= Beginning of Section =

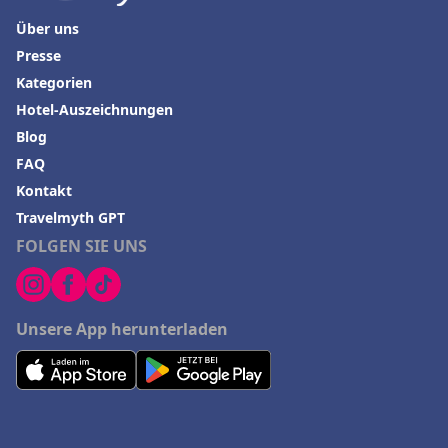
Über uns
Presse
Kategorien
Hotel-Auszeichnungen
Blog
FAQ
Kontakt
Travelmyth GPT
FOLGEN SIE UNS
Unsere App herunterladen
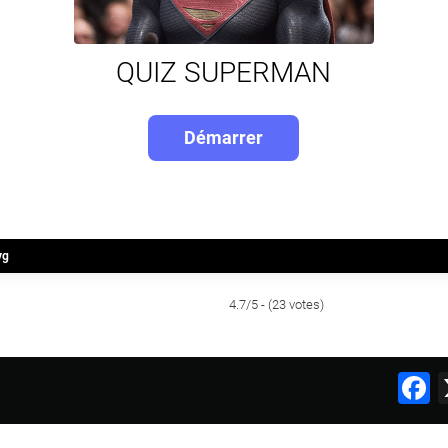
QUIZ SUPERMAN
vg
4.7/5 - (23 votes)
F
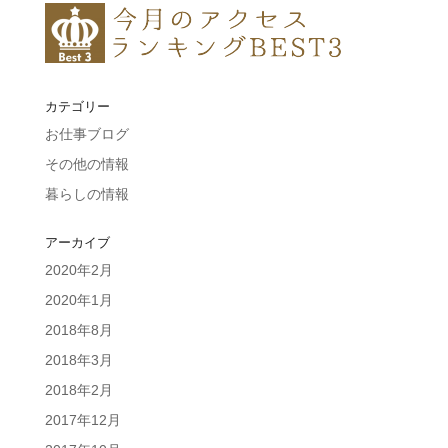
カテゴリー
お仕事ブログ
その他の情報
暮らしの情報
アーカイブ
2020年2月
2020年1月
2018年8月
2018年3月
2018年2月
2017年12月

= End of Section =

→ **HOW TO COMPLETE THIS TASK**: Render every line of text in the listing above as one numbered list, skipping any blank lines. Leave out the pictures.

→ **THE ANSWER**:
1. Über uns
2. Presse
3. Kategorien
4. Hotel-Auszeichnungen
5. Blog
6. FAQ
7. Kontakt
8. Travelmyth GPT
9. FOLGEN SIE UNS
10. Unsere App herunterladen
11. QUIZ SUPERMAN
12. vg
13. 4.7/5 - (23 votes)
14. F
15. カテゴリー
16. お仕事ブログ
17. その他の情報
18. 暮らしの情報
19. アーカイブ
20. 2020年2月
21. 2020年1月
22. 2018年8月
23. 2018年3月
24. 2018年2月
25. 2017年12月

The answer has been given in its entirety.